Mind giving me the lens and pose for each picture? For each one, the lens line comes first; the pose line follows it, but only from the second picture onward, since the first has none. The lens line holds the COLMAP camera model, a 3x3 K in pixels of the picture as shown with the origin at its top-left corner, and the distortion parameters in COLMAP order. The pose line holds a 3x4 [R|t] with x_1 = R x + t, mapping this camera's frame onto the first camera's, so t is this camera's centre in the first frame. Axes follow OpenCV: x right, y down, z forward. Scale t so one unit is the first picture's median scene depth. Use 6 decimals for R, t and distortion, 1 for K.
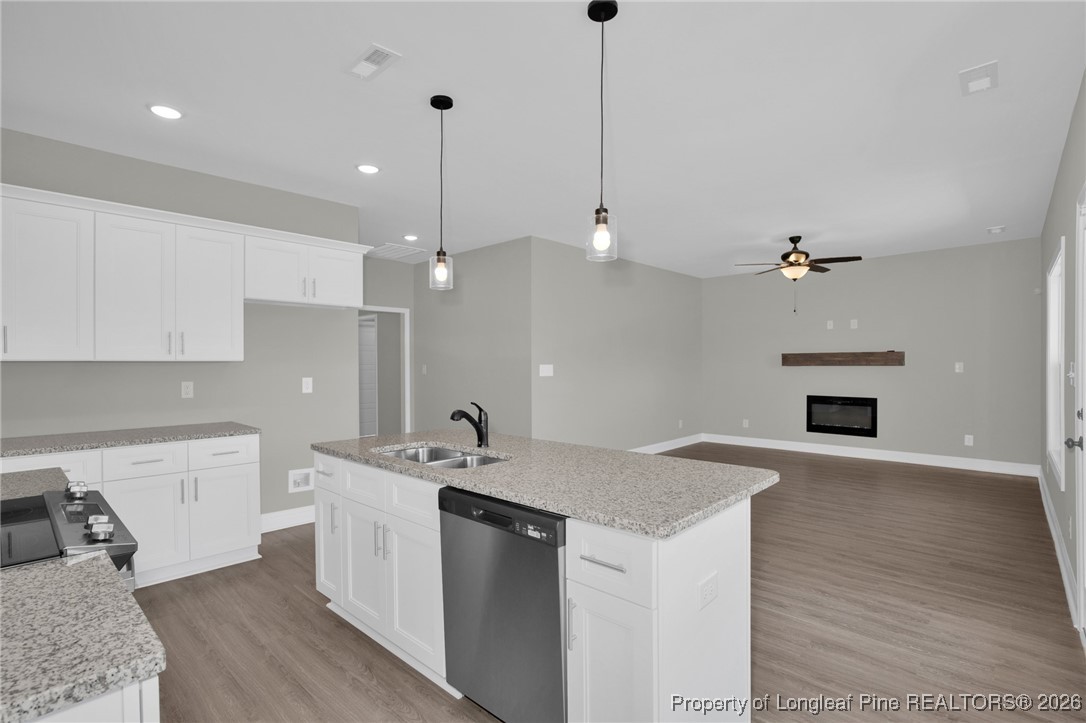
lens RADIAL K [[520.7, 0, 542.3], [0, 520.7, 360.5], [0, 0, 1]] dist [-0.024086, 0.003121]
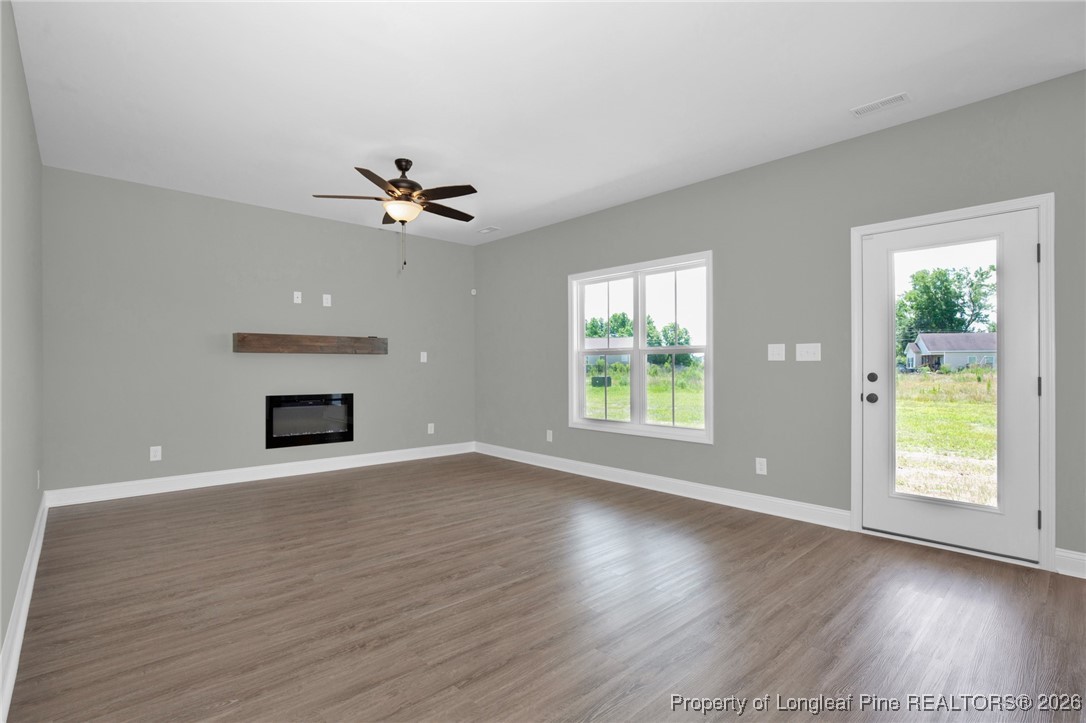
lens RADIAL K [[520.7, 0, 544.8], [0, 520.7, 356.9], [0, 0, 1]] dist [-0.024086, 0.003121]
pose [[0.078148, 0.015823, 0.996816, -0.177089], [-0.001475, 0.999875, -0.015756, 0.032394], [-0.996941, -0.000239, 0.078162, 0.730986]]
* * * * * * *
§ TASK GOAL:
For this step, transcribe all the material above exactly and drop the images.

§ OUTPUT FOR THIS EXERCISE:
Mind giving me the lens and pose for each picture? For each one, the lens line comes first; the pose line follows it, but only from the second picture onward, since the first has none. The lens line holds the COLMAP camera model, a 3x3 K in pixels of the picture as shown with the origin at its top-left corner, and the distortion parameters in COLMAP order. The pose line holds a 3x4 [R|t] with x_1 = R x + t, mapping this camera's frame onto the first camera's, so t is this camera's centre in the first frame. Axes follow OpenCV: x right, y down, z forward. Scale t so one unit is the first picture's median scene depth. Use 6 decimals for R, t and distortion, 1 for K.
lens RADIAL K [[520.7, 0, 542.3], [0, 520.7, 360.5], [0, 0, 1]] dist [-0.024086, 0.003121]
lens RADIAL K [[520.7, 0, 544.8], [0, 520.7, 356.9], [0, 0, 1]] dist [-0.024086, 0.003121]
pose [[0.078148, 0.015823, 0.996816, -0.177089], [-0.001475, 0.999875, -0.015756, 0.032394], [-0.996941, -0.000239, 0.078162, 0.730986]]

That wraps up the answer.